* _Exercise details_: Replace each occurrence of "Московского Патриархата" in the source records below with "Русской Православной Церкви", and reproduce every line with no other changes.

Source records
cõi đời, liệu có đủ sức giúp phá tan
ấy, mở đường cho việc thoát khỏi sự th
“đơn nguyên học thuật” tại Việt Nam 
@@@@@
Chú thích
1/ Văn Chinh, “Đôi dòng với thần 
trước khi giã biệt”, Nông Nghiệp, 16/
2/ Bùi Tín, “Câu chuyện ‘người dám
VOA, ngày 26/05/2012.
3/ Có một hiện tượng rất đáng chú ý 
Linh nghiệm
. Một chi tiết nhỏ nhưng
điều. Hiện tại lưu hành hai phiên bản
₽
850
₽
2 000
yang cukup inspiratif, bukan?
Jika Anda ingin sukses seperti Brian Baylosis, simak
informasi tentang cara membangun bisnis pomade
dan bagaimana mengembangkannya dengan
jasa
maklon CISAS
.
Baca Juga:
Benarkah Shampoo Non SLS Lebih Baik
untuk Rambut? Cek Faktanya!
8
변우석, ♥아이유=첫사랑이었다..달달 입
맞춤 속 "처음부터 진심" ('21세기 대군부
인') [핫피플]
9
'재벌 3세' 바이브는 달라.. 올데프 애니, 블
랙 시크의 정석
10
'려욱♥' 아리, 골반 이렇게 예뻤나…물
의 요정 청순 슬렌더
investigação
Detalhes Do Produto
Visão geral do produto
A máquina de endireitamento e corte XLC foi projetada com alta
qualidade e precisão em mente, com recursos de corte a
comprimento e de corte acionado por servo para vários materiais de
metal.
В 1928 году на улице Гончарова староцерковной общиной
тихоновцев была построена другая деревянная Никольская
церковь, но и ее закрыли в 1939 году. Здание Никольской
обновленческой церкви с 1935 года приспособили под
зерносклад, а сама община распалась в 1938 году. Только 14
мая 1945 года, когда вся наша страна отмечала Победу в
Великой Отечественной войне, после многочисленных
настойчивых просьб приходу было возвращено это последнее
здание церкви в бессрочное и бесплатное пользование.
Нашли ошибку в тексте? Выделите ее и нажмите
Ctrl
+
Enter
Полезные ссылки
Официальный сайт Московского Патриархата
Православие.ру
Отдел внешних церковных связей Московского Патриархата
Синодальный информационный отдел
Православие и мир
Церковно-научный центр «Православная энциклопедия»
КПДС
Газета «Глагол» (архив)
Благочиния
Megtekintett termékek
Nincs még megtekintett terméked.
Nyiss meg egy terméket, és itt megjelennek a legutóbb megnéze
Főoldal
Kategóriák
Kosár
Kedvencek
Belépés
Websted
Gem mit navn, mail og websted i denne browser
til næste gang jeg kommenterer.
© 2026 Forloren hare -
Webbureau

* _Output for this exercise_:
cõi đời, liệu có đủ sức giúp phá tan
ấy, mở đường cho việc thoát khỏi sự th
“đơn nguyên học thuật” tại Việt Nam 
@@@@@
Chú thích
1/ Văn Chinh, “Đôi dòng với thần 
trước khi giã biệt”, Nông Nghiệp, 16/
2/ Bùi Tín, “Câu chuyện ‘người dám
VOA, ngày 26/05/2012.
3/ Có một hiện tượng rất đáng chú ý 
Linh nghiệm
. Một chi tiết nhỏ nhưng
điều. Hiện tại lưu hành hai phiên bản
₽
850
₽
2 000
yang cukup inspiratif, bukan?
Jika Anda ingin sukses seperti Brian Baylosis, simak
informasi tentang cara membangun bisnis pomade
dan bagaimana mengembangkannya dengan
jasa
maklon CISAS
.
Baca Juga:
Benarkah Shampoo Non SLS Lebih Baik
untuk Rambut? Cek Faktanya!
8
변우석, ♥아이유=첫사랑이었다..달달 입
맞춤 속 "처음부터 진심" ('21세기 대군부
인') [핫피플]
9
'재벌 3세' 바이브는 달라.. 올데프 애니, 블
랙 시크의 정석
10
'려욱♥' 아리, 골반 이렇게 예뻤나…물
의 요정 청순 슬렌더
investigação
Detalhes Do Produto
Visão geral do produto
A máquina de endireitamento e corte XLC foi projetada com alta
qualidade e precisão em mente, com recursos de corte a
comprimento e de corte acionado por servo para vários materiais de
metal.
В 1928 году на улице Гончарова староцерковной общиной
тихоновцев была построена другая деревянная Никольская
церковь, но и ее закрыли в 1939 году. Здание Никольской
обновленческой церкви с 1935 года приспособили под
зерносклад, а сама община распалась в 1938 году. Только 14
мая 1945 года, когда вся наша страна отмечала Победу в
Великой Отечественной войне, после многочисленных
настойчивых просьб приходу было возвращено это последнее
здание церкви в бессрочное и бесплатное пользование.
Нашли ошибку в тексте? Выделите ее и нажмите
Ctrl
+
Enter
Полезные ссылки
Официальный сайт Русской Православной Церкви
Православие.ру
Отдел внешних церковных связей Русской Православной Церкви
Синодальный информационный отдел
Православие и мир
Церковно-научный центр «Православная энциклопедия»
КПДС
Газета «Глагол» (архив)
Благочиния
Megtekintett termékek
Nincs még megtekintett terméked.
Nyiss meg egy terméket, és itt megjelennek a legutóbb megnéze
Főoldal
Kategóriák
Kosár
Kedvencek
Belépés
Websted
Gem mit navn, mail og websted i denne browser
til næste gang jeg kommenterer.
© 2026 Forloren hare -
Webbureau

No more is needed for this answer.